When you read the stories leading up to the birth of Jesus, you can see a vast multitude of divine interventions.

  1. God chooses Noah and tells him to build an ark for 100 years.

  2. God chooses Abraham and tells him that his seed will bless many nations. But God has to intervene and “open up/make alive” Sarah’s womb to do so.

  3. The problem of infertility reoccurs in Jacob.

  4. Judah, through clever means, is tricked into having sex.

  5. The children of Israel now have to work for 400 years in hard bondage (Is that messiah gonna get here yet?)

  6. Through divine intervention God saves the Israelites from starvation by raining down bread, crows, turning rocks into water etc.

  7. God sets up a line of Kings through Saul. And then through David — but first he has to kill a giant with nothing but a sling and some stones, while survive numerous murder attempts by his rival Saul.

  8. After an extreme falling-away of the Israelites, God send the Babylonians to attack them and throw them into exile. And then later the Romans take over.

  9. Finally the messiah is being born! But still there’s trouble… God has to send numerous angels to Mary and Joseph so that they may escape the viciousness of King Herod.

It seems to me that God used divine intervention, in a plethora of ways, to get the desired result. Was his ways “inefficient” or “slow”…? Well that’s not really for us lowly humans to cast judgement on… As it says in the book of Isaiah “My thoughts are not your thoughts nor are My ways your ways, saith The Lord, and as the heaven is higher than the earth so are My ways higher than your ways.”

It makes me wonder if God uses these tactics to keep the sanctity of human free-will in check.
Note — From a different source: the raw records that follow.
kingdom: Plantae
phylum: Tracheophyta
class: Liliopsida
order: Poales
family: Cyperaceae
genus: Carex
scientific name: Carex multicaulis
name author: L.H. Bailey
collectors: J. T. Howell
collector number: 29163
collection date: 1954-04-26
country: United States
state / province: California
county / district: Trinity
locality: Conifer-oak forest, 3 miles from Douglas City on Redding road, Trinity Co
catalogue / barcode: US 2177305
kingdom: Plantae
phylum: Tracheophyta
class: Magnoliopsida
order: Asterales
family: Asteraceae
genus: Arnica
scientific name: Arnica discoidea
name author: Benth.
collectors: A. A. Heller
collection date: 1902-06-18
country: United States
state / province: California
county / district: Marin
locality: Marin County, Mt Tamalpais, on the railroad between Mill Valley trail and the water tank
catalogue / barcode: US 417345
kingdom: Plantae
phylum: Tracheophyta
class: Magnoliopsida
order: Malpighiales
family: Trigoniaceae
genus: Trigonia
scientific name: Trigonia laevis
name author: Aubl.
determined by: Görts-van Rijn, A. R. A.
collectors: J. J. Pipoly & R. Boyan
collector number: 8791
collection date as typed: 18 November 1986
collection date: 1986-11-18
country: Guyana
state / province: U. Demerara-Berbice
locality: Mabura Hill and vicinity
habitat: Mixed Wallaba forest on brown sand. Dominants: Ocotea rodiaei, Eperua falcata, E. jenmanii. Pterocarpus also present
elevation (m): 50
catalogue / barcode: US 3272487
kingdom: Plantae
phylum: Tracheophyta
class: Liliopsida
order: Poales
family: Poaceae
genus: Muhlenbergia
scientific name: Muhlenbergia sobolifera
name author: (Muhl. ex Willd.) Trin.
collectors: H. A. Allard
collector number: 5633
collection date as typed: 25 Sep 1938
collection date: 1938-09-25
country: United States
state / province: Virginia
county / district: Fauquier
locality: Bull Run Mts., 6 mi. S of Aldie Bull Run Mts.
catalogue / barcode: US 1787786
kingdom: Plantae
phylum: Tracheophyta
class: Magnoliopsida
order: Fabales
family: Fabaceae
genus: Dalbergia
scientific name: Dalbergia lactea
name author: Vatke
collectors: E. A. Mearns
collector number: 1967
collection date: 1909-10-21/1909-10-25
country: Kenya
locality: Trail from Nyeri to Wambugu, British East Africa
Like you, I have problems with a mode of evolution that is strictly purposeless, and “random”… But random is kind of a hard term to define. One could say rolling a dice is random. But if you stick to Newtonian principles there’s nothing “random” about it given you know the exact amount of force, motion, inertia, energy etc., being involved.

-Tim

@Gregory

You’ve given me a lot of stuff to think about. It never really occurred me to that the word “design” hardly even occurs in the Bible, when compared to “create” — the assumption of design, in the way we think of it, is something I’ve always just taken for granted.

Given the fact that adaptations do in fact occur, I don’t like to use the word “design” as much as I used too, because it’s generally thought of as an antonym to evolution or adaptations.

Maybe some better terminology would be “purpose” vs “non-purpose”…? In the same way we can’t always make sense of the “randomness” of a chaotic crowd, or the reasons for war; we can’t really predict how God will “stitch the baby together in the womb” … So we don’t have much room to say, due to the ignorance and shortsidedness of our human capacities, that because we fail to see a reason or a purpose, that therefore there isn’t a reason or a purpose.